As for Intramuros and Luneta, may I suggest that Manila officials be more pro-active in their participation over tourism agencies under the DOT, such as the National Parks office, the Intramuros Administration and TIEZA, to come up with a holistic and tastefully crafted plan for the areas supervised by these national agencies crafted only during the Marcos’ pere era.

After all, these DOT agencies are always cash-strapped, while the City of Manila has comparatively ample funds to supplement the meager budgets of these agencies.

The key word in all these suggestions is good “taste,” with an eye to our history.

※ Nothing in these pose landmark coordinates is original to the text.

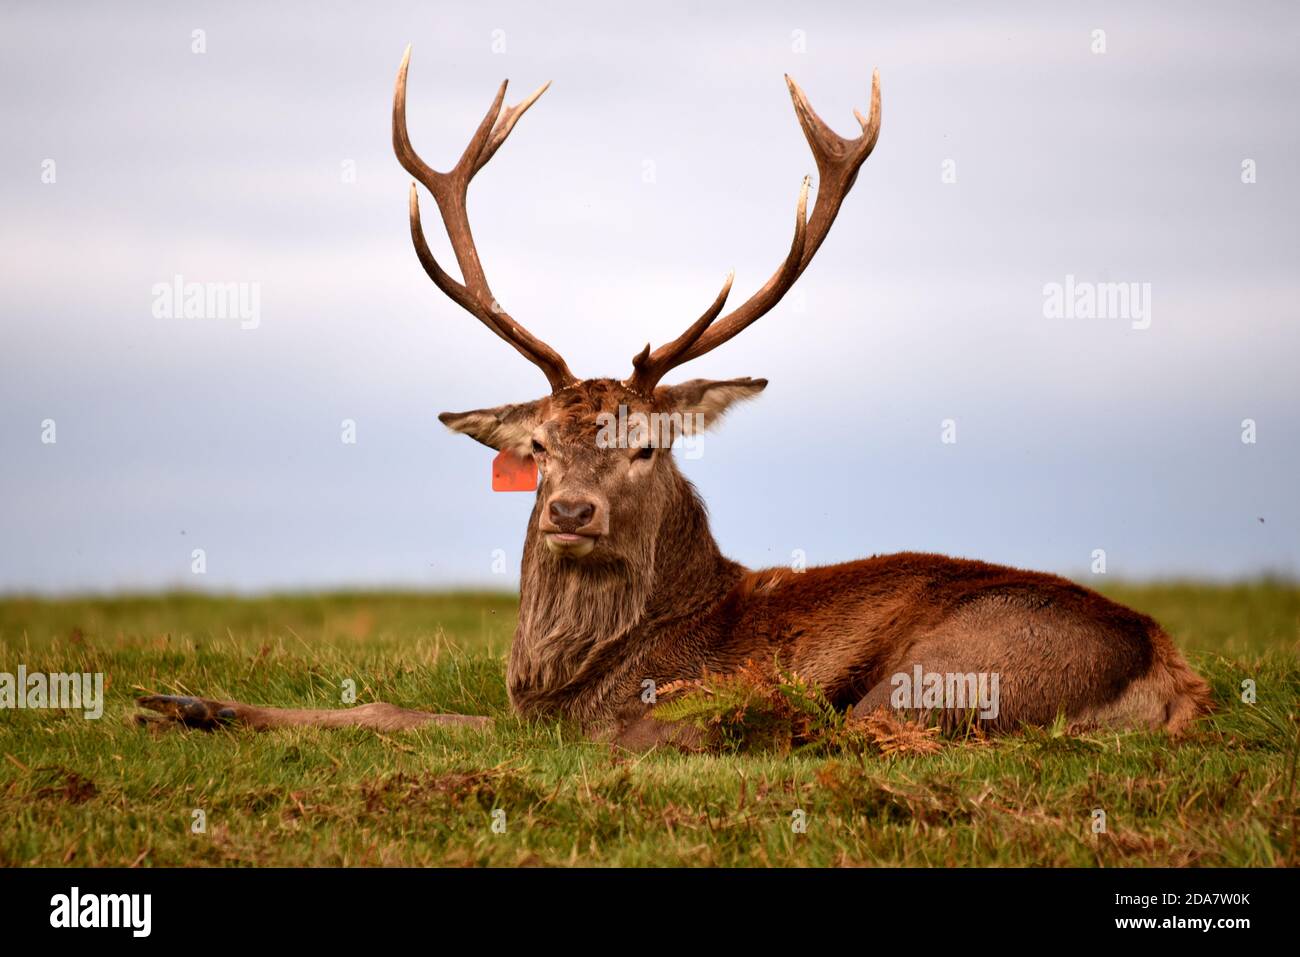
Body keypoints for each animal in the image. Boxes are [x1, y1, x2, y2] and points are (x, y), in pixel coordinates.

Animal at [136, 46, 1213, 749]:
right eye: (540, 447)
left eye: (645, 445)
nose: (572, 510)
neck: (569, 681)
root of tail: (1170, 664)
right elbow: (386, 708)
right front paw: (182, 702)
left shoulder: (592, 724)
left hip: (952, 665)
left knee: (861, 733)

Maybe the office of the presidential adviser on creative affairs, or whatever Paul Soriano’s title is, the National Museum director, and the DOT agencies together with the city officialdom, can make certain that “taste” and not egregiously crass “development” is observed.

My two cents worth for a 2023 wish list.

***

A French expat in the Philippines had this to say about rich people and politicians flaunting their wealth, which we wrote about last Thursday, 2022.

In his country and most parts of Europe, politicians and bishops are never seen with Rolexes and Patek Philippe on their wrists.

Wives of prominent people never post their Hermes and LV’s in instagrams, or the voters will punish their husbands in the next election.

It is considered scandalous and in poor taste. Ostentoire ey pretentieux, they say.

My Spanish teacher used to describe it as “una falta de urbanidad.”

Words, even in Pilipino, hardly capture the exact description for such insensitive show-offishness.

More wishes for 2023 in the next article.

Meanwhile, even if the signs are not too good, let’s count our blessings, and hope that, as in previous crises, we will survive.